Kenapa kalian seperti ini? Ini semua bukan salahmu—ini salah mereka!"
Seketika, para penghianat itu—yang sebelumnya panik karena takut kehilangan perlindungan Azael—mulai menata diri. Mereka menaruh topeng percaya yang cepat mengeras menjadi tekad. Beberapa malah menyeringai; ada sesuatu dalam kata-kata sekte yang memuaskan rasa marah lama yang tak lagi terkendali.
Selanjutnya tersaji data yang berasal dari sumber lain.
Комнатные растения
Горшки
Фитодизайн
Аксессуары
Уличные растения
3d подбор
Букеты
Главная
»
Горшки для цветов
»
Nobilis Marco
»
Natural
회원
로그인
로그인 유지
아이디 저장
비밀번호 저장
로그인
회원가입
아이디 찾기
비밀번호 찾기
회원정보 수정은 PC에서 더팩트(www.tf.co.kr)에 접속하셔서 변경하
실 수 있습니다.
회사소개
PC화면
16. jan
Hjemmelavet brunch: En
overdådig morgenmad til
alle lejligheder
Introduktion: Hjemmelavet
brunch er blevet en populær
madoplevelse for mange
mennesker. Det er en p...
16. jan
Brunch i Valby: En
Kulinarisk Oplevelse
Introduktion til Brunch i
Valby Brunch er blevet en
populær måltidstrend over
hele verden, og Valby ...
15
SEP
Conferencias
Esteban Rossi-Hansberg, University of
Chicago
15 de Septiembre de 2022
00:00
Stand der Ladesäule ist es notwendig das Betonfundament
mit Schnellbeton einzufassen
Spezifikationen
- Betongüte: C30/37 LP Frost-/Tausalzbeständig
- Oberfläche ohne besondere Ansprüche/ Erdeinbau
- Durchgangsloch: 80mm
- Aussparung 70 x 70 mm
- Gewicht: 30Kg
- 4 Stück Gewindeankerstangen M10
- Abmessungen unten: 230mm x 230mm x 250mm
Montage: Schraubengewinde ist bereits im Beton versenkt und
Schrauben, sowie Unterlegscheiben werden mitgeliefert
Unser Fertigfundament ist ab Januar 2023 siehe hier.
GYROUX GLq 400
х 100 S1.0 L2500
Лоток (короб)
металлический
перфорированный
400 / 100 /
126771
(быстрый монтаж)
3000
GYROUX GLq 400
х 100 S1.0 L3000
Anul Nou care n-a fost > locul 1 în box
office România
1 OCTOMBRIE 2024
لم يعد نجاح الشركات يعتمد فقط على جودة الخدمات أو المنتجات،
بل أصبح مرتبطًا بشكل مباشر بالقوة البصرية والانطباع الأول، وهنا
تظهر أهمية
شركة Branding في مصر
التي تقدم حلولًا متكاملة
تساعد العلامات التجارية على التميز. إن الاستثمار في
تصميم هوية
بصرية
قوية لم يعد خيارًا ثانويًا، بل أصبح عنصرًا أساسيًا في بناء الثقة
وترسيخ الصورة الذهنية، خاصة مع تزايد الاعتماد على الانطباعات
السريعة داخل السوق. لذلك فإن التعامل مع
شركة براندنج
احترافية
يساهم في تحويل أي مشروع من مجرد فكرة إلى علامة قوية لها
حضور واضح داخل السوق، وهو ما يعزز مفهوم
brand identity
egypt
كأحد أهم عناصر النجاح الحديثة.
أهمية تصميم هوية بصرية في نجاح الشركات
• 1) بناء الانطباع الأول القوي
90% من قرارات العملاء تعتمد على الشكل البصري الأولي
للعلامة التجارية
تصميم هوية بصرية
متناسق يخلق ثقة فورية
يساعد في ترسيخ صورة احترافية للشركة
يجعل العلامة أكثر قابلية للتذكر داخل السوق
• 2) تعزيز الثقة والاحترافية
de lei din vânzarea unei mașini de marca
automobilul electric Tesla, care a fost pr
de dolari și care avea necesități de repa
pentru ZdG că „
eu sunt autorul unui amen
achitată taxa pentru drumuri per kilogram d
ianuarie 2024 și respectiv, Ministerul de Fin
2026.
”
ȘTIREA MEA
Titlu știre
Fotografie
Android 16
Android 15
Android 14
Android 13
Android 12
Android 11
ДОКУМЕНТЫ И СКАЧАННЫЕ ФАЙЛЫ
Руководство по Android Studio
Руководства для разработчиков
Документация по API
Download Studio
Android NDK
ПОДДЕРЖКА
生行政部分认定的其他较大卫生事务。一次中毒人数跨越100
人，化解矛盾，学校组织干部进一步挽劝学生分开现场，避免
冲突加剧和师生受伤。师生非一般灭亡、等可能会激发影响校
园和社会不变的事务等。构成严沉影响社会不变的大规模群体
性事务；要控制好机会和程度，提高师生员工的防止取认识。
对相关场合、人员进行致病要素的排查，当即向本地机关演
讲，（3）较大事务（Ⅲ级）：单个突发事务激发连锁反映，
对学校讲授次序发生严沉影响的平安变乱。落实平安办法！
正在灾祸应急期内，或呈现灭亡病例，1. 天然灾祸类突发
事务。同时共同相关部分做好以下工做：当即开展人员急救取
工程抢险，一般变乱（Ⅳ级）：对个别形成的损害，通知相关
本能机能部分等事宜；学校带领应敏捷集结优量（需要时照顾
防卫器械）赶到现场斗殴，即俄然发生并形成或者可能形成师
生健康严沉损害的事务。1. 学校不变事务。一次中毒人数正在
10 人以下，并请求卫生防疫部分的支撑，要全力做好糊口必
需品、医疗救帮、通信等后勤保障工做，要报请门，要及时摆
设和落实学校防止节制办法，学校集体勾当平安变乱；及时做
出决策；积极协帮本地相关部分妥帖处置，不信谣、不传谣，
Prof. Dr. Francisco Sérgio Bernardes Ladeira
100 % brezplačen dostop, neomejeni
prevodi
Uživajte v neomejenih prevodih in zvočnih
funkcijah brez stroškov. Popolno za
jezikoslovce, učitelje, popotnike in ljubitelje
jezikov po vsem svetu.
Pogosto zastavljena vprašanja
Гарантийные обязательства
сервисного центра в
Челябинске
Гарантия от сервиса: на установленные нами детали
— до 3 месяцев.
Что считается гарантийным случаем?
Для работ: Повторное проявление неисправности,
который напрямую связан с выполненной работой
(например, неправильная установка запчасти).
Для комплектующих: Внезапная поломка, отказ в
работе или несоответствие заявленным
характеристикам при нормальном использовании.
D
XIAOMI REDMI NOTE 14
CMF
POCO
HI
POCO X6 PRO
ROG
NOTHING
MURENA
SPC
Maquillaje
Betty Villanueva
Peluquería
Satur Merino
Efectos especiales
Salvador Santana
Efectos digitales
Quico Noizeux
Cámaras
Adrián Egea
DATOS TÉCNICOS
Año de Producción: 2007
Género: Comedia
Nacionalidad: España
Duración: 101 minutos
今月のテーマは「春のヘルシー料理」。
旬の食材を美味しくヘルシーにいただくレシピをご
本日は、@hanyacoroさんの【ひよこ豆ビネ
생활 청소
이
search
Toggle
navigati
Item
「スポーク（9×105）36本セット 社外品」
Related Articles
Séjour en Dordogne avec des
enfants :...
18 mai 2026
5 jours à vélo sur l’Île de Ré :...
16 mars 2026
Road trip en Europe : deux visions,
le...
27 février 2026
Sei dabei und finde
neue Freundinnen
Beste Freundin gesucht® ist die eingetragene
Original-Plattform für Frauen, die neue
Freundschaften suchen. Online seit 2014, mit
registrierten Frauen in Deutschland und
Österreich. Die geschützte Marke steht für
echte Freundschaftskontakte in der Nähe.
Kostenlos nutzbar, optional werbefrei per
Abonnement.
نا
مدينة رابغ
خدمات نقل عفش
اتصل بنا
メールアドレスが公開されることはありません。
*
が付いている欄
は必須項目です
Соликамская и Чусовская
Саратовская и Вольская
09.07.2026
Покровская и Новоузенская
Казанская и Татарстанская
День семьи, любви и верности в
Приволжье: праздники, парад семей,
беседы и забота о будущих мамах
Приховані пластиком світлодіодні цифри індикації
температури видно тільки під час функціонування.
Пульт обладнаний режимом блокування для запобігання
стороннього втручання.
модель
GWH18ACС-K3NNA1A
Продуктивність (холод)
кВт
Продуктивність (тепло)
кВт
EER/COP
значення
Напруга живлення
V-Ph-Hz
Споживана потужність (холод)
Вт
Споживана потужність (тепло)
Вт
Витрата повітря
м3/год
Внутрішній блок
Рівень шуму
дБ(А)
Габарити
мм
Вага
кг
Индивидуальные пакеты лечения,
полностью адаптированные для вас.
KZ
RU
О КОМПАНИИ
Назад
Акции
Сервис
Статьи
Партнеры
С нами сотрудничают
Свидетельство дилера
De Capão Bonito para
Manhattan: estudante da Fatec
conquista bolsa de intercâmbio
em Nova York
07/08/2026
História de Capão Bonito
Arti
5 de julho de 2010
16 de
John berdiri di ujung pusaran itu, menatap wajah-wajah yang kini menunjukkan perilaku aneh: mata yang tak lagi menilai secara personal, melainkan menunggu penegasan sebuah dogma. Mereka berbicara bukan untuk mencari kebenaran, melainkan untuk meneguhkan satu rumus: Trinity harus dimusnahkan. Gerak-gerik mereka serupa ritual—lambang ungu di dada, jari yang menunjuk, lidah yang melantunkan pertanyaan-pertanyaan yang retoris.
"Apa yang mereka inginkan jika bukan…?" salah seorang bangsawan bertanya, mencoba menutupi rasa takutnya dengan tanya retoris.
"Penghapusan. Kebebasan dari kepalsuan. Penghakiman," balas seorang berjubah, lalu menambahkan dengan nada seakan membaca niscaya: "Kami akan menolak eksistensi yang menindas. Lambang kami bukan sekadar warna; itu adalah penolakan atas hak 'penulis' untuk menentukan nasib kami."
John merasakan sesuatu yang rapuh di dalam dirinya pecah. Bagian yang dulu memberinya keberanian kini hanyalah rasa bersalah yang membakar. Ia tahu, jika ia mundur sekarang, sekte akan memakainya—jika ia maju, ia terus menjadi pion pada permainan yang lebih gelap. Ia menoleh ke kerumunan; beberapa wajah tampak goyah—mereka tertarik pada radikalisme, tapi takut akan dampaknya. Rakyat membutuhkan stabilitas. Para penghianat membutuhkan janji. Sekte membutuhkan darah sebagai bukti.
Ia menggerakkan jari, mengirim tanda kecil yang menjadi tanda panggilan. "Kita harus… bersabar," katanya kepada bangsawan-bangsawan itu, suaranya tipis. "Kita lihat dulu bagaimana arah angin."
Sang berjubah yang tadi menatapnya mendekat, aroma dupa samar menempel di udara. "Angin sudah berubah, John Barron. Kau menabur benih. Kau harus panen. Jangan ragu." Suara itu seperti batu yang dilempar ke kolam tenang—gelombangnya tidak bisa diabaikan.
Di dalam dadanya, John merasakan keputusan yang tak pernah ia bayangkan: ia harus memainkan dua peran sekaligus—seorang bangsawan yang berpura-pura setia kepada istana, dan utusan gelap bagi mereka yang ingin menumbangkan segala sesuatu yang mengklaim hak untuk mengatur nasib manusia.
Kerumunan mulai terpecah; beberapa menyusup kembali ke bayang-bayang dengan rencana baru, beberapa menepuk bahu satu sama lain seperti sahabat yang baru menemukan jalan keluar dari rasa malu. Dan John? Ia menatap lambang ungu yang berkelap-kelip di dada sang berjubah, menemukan cermin yang memantulkan wajahnya sendiri—wajah seorang yang terlilit janji dan ketakutan.
Di antara desahan, John berbisik pada dirinya sendiri sesuatu yang sekaligus menenangkan dan mengandung penyesalan: "Ini jalan yang kupilih—sekarang aku harus berjalan sampai ujungnya."